> **What this task involves**:
Drop every picture. Return the rest of the entries exactly.

(Difference listings)

----------

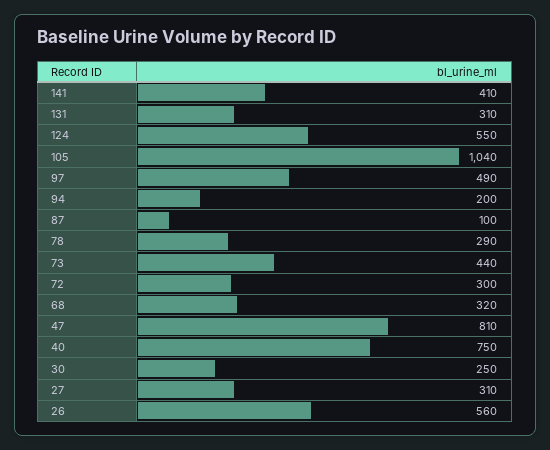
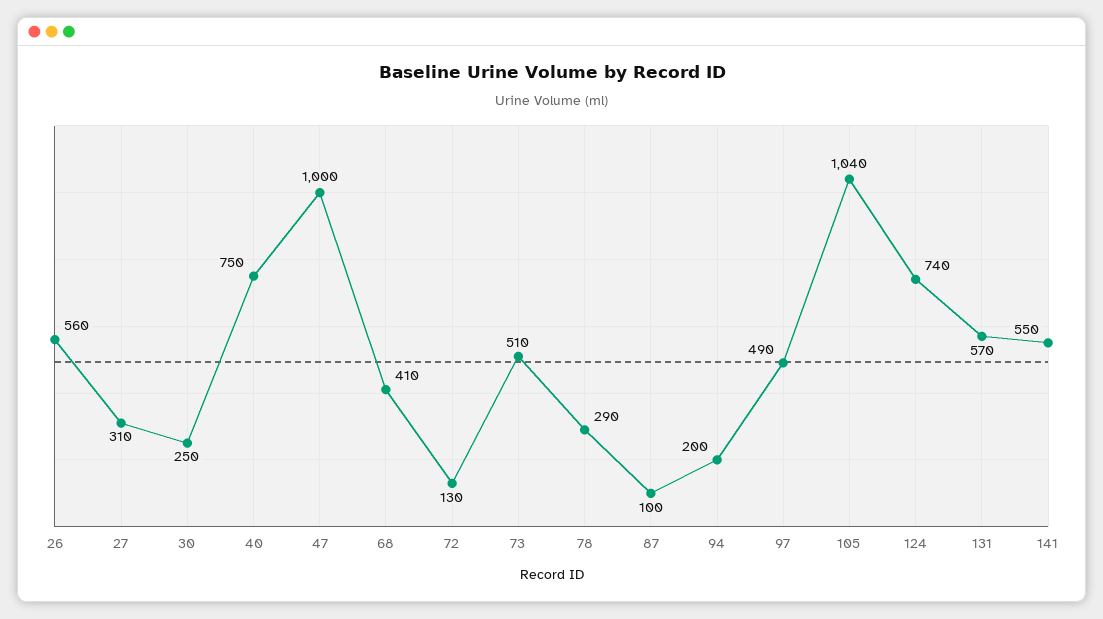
  {
-   "141": 410,
+   "141": 550,
-   "131": 310,
+   "131": 570,
-   "124": 550,
+   "124": 740,
    "105": 1040,
    "97": 490,
    "94": 200,
    "87": 100,
    "78": 290,
-   "73": 440,
+   "73": 510,
-   "72": 300,
+   "72": 130,
-   "68": 320,
+   "68": 410,
-   "47": 810,
+   "47": 1000,
    "40": 750,
    "30": 250,
    "27": 310,
    "26": 560
  }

----------

> **Exercise solution**:
  {
-   "141": 410,
+   "141": 550,
-   "131": 310,
+   "131": 570,
-   "124": 550,
+   "124": 740,
    "105": 1040,
    "97": 490,
    "94": 200,
    "87": 100,
    "78": 290,
-   "73": 440,
+   "73": 510,
-   "72": 300,
+   "72": 130,
-   "68": 320,
+   "68": 410,
-   "47": 810,
+   "47": 1000,
    "40": 750,
    "30": 250,
    "27": 310,
    "26": 560
  }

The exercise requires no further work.